While private fundraising was a focus of the successive reports, the December 2008 report suggested a potential source of revenue could be county property taxes, citing 45 percent of park visitors are county residents.
Supervisor Ron Roberts, whose District 4 includes the park, said while he is open to hearing ideas for the county’s assistance in the park’s 2015 centennial celebration, he is not willing to pursue additional county funds for the park beyond what the county already provides.
“As a member of the San Diego City Council I voted to raise the hotel tax with an understanding that a half-cent of that money would go to maintain and improve Balboa Park,” he said. “Subsequent councils chose not to honor that agreement. Today, the county is providing general fund grants to Balboa Park’s museums, zoo and for other improvements. It also is important to note that the county and many of the other 17 cities have regional parks that draw visitors from the city of San Diego.”

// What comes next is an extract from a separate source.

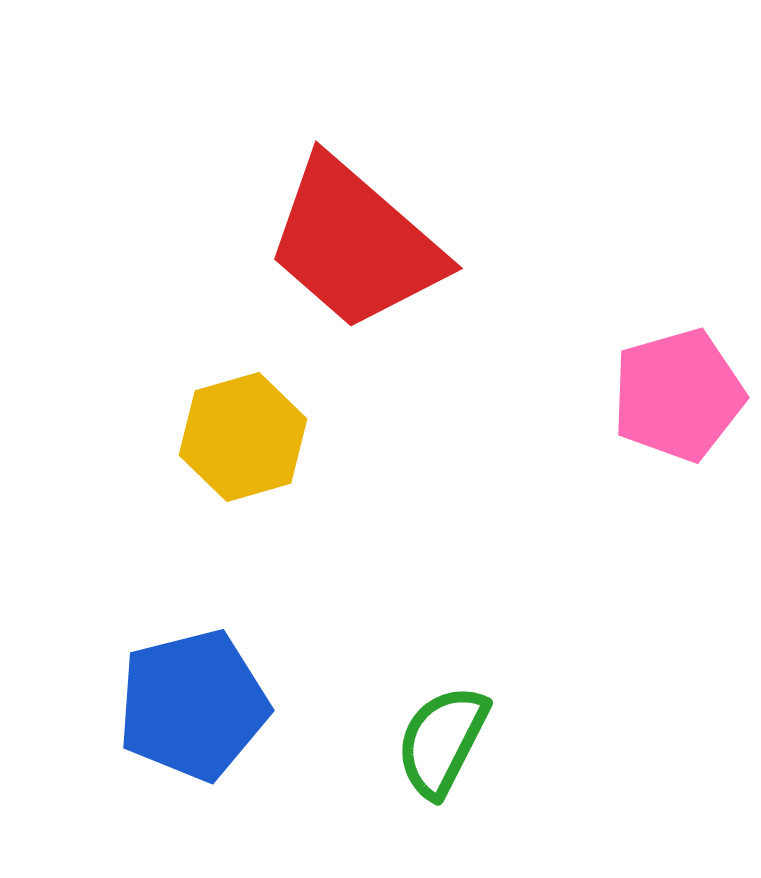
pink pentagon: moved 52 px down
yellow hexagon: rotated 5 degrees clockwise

Perhaps no one in San Diego understands Balboa Park’s woes better than Stacey LoMedico, director of the city’s park and recreation department since 2007. A 16-year veteran of the department – the second-largest system in the country with more than 350 properties – she said the reason most Balboa Park visitors don’t recognize its deficiencies is because park workers are so good at hiding them.
“We have a lot of dedicated city employees who really work to make the park appear beautiful with very limited resources,” she said, pointing out that she disagreed with the December 2008 report’s assertion that the city hasn’t made the park a priority. “I think Balboa Park right now as it exists in terms of management and operations is the best we have the ability to do. The city has continued to fund its general fund obligations [to the park]. It just hasn’t had the money to put in to deferred maintenance, and if you don’t fund maintenance the list keeps growing. It’s a catch-up game that you can’t catch up.”
Some of the items the park needs, she said, include new building roofs, better lot paving and air conditioning systems in older buildings. A dedicated park director – something she said has never existed to her knowledge – is not in the budget.
“There’s only so much you can do in terms of balancing the park system with the limited amount of money you have,” she said.
LoMedico admitted she was initially uncertain about the Balboa Park Task Force’s recommendations but as the group developed the conservancy argument she became convinced it is the best way to secure the park’s future.
“We’re just stewards of the park. It’s not our park. We just have to implement the policies and procedures but that’s based on what the citizen wants to see,” she said.
The task force’s report likely will be on the City Council’s Rules Committee agenda for May, Granowitz said. She said a preliminary organizing committee will convert to a conservancy board of directors once its 501c3 status is granted, and she hoped the City Council would approve a Memo of Understanding between the city and the 501c3 within three to six months.
“This [conservancy] will give the public a voice they’ve never had,” she said.